Data items
╔══

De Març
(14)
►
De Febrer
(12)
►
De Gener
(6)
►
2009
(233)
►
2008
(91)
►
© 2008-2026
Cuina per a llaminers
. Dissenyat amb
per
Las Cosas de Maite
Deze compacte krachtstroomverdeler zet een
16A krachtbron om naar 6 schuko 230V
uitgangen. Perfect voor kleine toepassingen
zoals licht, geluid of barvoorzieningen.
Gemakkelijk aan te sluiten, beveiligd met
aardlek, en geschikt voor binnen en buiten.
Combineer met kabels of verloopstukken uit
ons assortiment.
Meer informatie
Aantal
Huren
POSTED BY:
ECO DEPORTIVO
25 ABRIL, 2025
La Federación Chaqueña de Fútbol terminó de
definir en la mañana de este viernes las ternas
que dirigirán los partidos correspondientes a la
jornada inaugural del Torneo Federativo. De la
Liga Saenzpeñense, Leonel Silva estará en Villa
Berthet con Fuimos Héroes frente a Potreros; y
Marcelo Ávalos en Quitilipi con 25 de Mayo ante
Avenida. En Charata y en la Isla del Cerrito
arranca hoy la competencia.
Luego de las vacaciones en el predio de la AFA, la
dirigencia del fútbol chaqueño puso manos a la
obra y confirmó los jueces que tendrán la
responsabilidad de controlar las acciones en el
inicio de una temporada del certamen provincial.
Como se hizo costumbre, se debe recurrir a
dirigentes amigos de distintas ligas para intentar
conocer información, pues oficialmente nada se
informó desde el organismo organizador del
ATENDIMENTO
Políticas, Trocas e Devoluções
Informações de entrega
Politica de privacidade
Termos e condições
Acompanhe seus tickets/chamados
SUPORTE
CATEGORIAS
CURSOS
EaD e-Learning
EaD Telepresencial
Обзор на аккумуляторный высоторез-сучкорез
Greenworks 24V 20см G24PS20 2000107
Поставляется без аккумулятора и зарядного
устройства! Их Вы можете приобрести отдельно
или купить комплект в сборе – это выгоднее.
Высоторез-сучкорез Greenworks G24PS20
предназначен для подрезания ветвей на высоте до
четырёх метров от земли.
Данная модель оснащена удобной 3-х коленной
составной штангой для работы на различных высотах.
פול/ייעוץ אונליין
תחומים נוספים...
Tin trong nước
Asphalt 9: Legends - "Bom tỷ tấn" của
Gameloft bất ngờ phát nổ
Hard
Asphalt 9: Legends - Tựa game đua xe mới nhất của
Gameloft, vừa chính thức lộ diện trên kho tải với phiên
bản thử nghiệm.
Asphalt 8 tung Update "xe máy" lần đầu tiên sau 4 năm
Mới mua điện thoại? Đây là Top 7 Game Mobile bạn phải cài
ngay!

╚══

Task prompt ▸ Each line above needs to be repeated exactly, with nothing omitted.

Result for this exercise ▸
De Març
(14)
►
De Febrer
(12)
►
De Gener
(6)
►
2009
(233)
►
2008
(91)
►
© 2008-2026
Cuina per a llaminers
. Dissenyat amb
per
Las Cosas de Maite
Deze compacte krachtstroomverdeler zet een
16A krachtbron om naar 6 schuko 230V
uitgangen. Perfect voor kleine toepassingen
zoals licht, geluid of barvoorzieningen.
Gemakkelijk aan te sluiten, beveiligd met
aardlek, en geschikt voor binnen en buiten.
Combineer met kabels of verloopstukken uit
ons assortiment.
Meer informatie
Aantal
Huren
POSTED BY:
ECO DEPORTIVO
25 ABRIL, 2025
La Federación Chaqueña de Fútbol terminó de
definir en la mañana de este viernes las ternas
que dirigirán los partidos correspondientes a la
jornada inaugural del Torneo Federativo. De la
Liga Saenzpeñense, Leonel Silva estará en Villa
Berthet con Fuimos Héroes frente a Potreros; y
Marcelo Ávalos en Quitilipi con 25 de Mayo ante
Avenida. En Charata y en la Isla del Cerrito
arranca hoy la competencia.
Luego de las vacaciones en el predio de la AFA, la
dirigencia del fútbol chaqueño puso manos a la
obra y confirmó los jueces que tendrán la
responsabilidad de controlar las acciones en el
inicio de una temporada del certamen provincial.
Como se hizo costumbre, se debe recurrir a
dirigentes amigos de distintas ligas para intentar
conocer información, pues oficialmente nada se
informó desde el organismo organizador del
ATENDIMENTO
Políticas, Trocas e Devoluções
Informações de entrega
Politica de privacidade
Termos e condições
Acompanhe seus tickets/chamados
SUPORTE
CATEGORIAS
CURSOS
EaD e-Learning
EaD Telepresencial
Обзор на аккумуляторный высоторез-сучкорез
Greenworks 24V 20см G24PS20 2000107
Поставляется без аккумулятора и зарядного
устройства! Их Вы можете приобрести отдельно
или купить комплект в сборе – это выгоднее.
Высоторез-сучкорез Greenworks G24PS20
предназначен для подрезания ветвей на высоте до
четырёх метров от земли.
Данная модель оснащена удобной 3-х коленной
составной штангой для работы на различных высотах.
פול/ייעוץ אונליין
תחומים נוספים...
Tin trong nước
Asphalt 9: Legends - "Bom tỷ tấn" của
Gameloft bất ngờ phát nổ
Hard
Asphalt 9: Legends - Tựa game đua xe mới nhất của
Gameloft, vừa chính thức lộ diện trên kho tải với phiên
bản thử nghiệm.
Asphalt 8 tung Update "xe máy" lần đầu tiên sau 4 năm
Mới mua điện thoại? Đây là Top 7 Game Mobile bạn phải cài
ngay!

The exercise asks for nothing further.